Image comparison data:
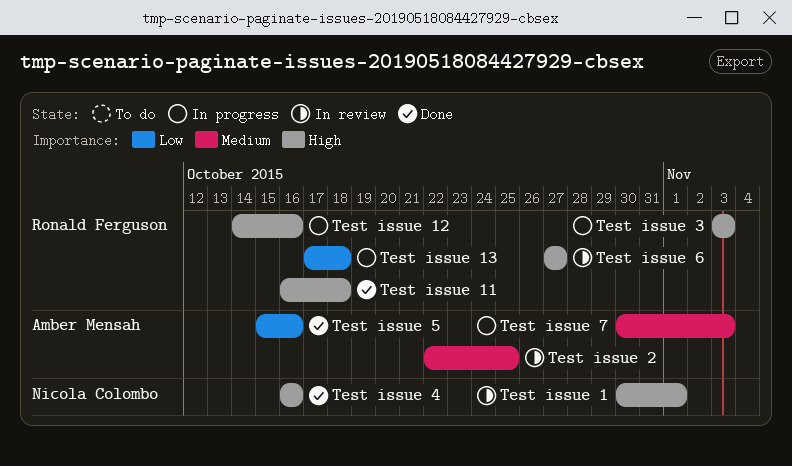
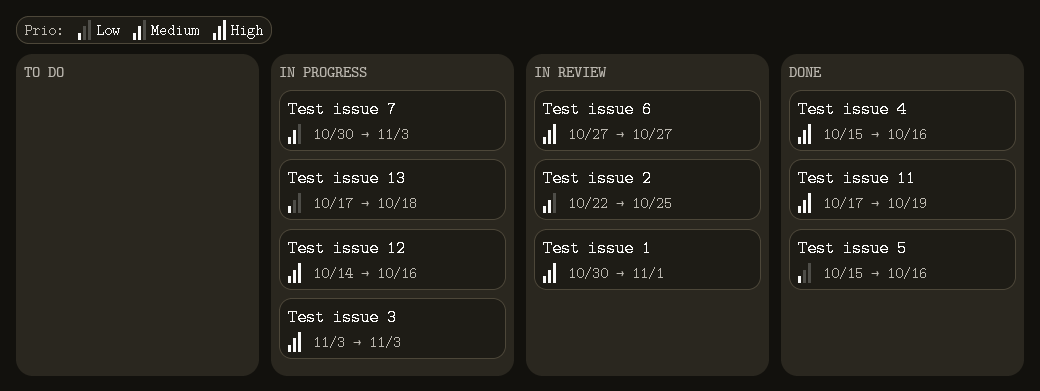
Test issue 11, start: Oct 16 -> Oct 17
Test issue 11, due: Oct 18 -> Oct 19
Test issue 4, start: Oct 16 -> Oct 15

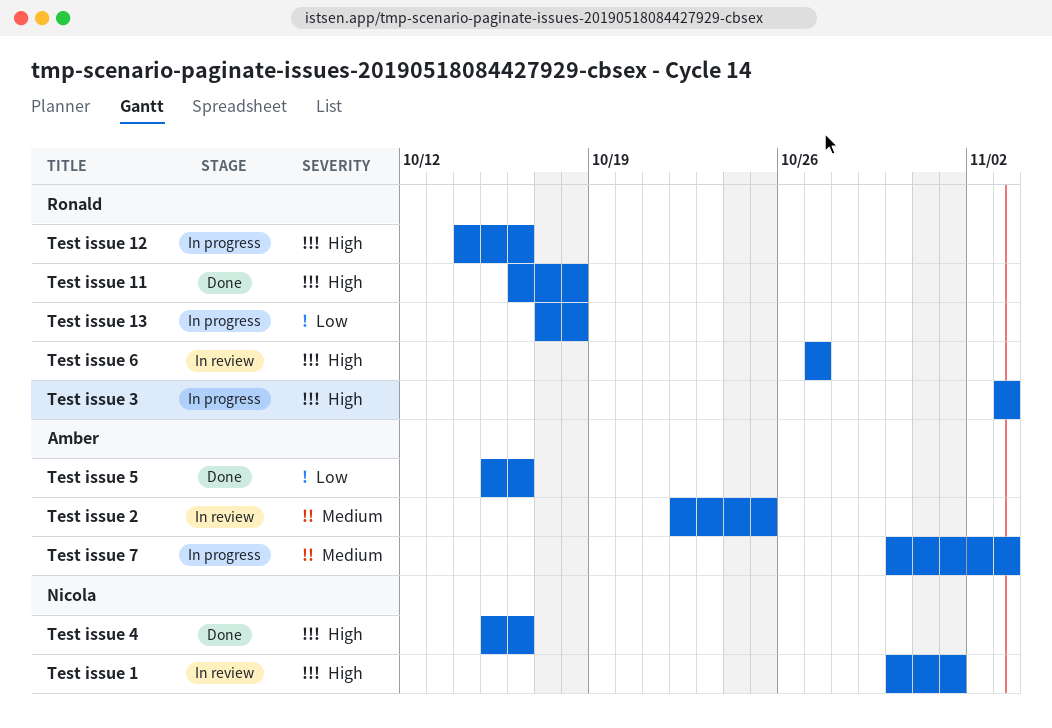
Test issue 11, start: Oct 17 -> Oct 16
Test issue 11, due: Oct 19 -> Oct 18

**Description of the task**
Check each line above for "start" and state how many match, answering with only the number.

**Response to this task**
3